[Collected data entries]

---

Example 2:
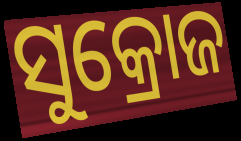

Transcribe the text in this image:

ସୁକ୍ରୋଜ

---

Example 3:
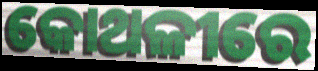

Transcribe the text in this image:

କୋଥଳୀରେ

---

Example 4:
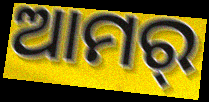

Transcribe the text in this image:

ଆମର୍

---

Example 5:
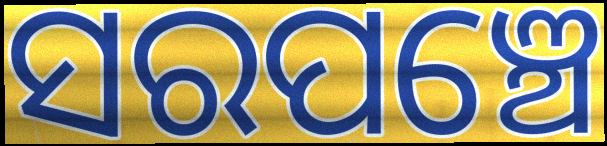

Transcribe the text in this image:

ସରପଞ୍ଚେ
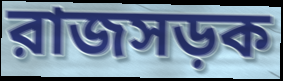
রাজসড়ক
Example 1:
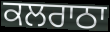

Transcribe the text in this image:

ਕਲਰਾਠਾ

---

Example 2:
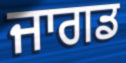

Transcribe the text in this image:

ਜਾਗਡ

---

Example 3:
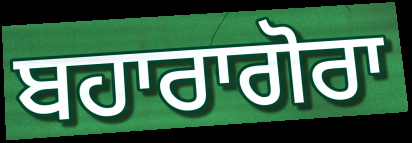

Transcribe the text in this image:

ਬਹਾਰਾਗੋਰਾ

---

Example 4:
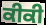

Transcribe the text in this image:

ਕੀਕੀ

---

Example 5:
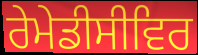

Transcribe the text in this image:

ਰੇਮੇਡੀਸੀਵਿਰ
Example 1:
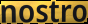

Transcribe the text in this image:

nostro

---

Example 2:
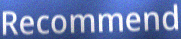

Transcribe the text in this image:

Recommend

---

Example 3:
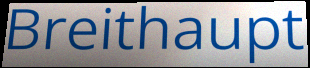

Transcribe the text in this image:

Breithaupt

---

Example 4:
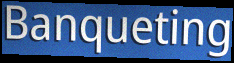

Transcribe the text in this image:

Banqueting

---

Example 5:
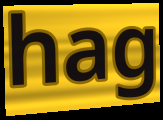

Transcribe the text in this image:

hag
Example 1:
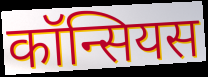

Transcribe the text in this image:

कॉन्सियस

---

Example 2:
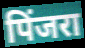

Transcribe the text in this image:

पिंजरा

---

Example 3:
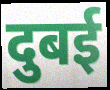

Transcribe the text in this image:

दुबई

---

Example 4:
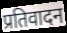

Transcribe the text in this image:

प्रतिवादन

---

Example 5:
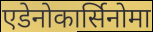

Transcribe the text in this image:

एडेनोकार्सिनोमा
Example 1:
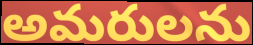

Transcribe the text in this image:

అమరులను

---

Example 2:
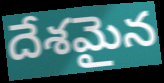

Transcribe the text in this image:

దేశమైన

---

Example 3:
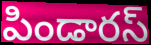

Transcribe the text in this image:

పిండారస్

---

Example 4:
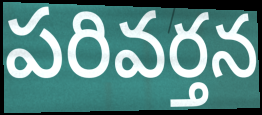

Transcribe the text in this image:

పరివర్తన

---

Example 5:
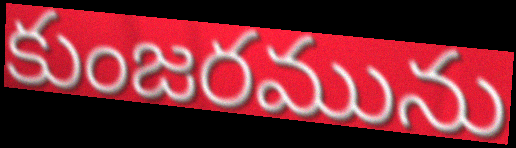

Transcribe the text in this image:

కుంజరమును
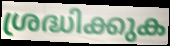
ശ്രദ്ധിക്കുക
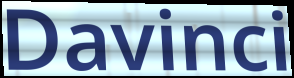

* EXERCISE GOAL
Restate every line of the data above word for word, with the images removed.

* YOUR RESPONSE
---

Example 2:

Transcribe the text in this image:

ସୁକ୍ରୋଜ

---

Example 3:

Transcribe the text in this image:

କୋଥଳୀରେ

---

Example 4:

Transcribe the text in this image:

ଆମର୍

---

Example 5:

Transcribe the text in this image:

ସରପଞ୍ଚେ
রাজসড়ক
Example 1:

Transcribe the text in this image:

ਕਲਰਾਠਾ

---

Example 2:

Transcribe the text in this image:

ਜਾਗਡ

---

Example 3:

Transcribe the text in this image:

ਬਹਾਰਾਗੋਰਾ

---

Example 4:

Transcribe the text in this image:

ਕੀਕੀ

---

Example 5:

Transcribe the text in this image:

ਰੇਮੇਡੀਸੀਵਿਰ
Example 1:

Transcribe the text in this image:

nostro

---

Example 2:

Transcribe the text in this image:

Recommend

---

Example 3:

Transcribe the text in this image:

Breithaupt

---

Example 4:

Transcribe the text in this image:

Banqueting

---

Example 5:

Transcribe the text in this image:

hag
Example 1:

Transcribe the text in this image:

कॉन्सियस

---

Example 2:

Transcribe the text in this image:

पिंजरा

---

Example 3:

Transcribe the text in this image:

दुबई

---

Example 4:

Transcribe the text in this image:

प्रतिवादन

---

Example 5:

Transcribe the text in this image:

एडेनोकार्सिनोमा
Example 1:

Transcribe the text in this image:

అమరులను

---

Example 2:

Transcribe the text in this image:

దేశమైన

---

Example 3:

Transcribe the text in this image:

పిండారస్

---

Example 4:

Transcribe the text in this image:

పరివర్తన

---

Example 5:

Transcribe the text in this image:

కుంజరమును
ശ്രദ്ധിക്കുക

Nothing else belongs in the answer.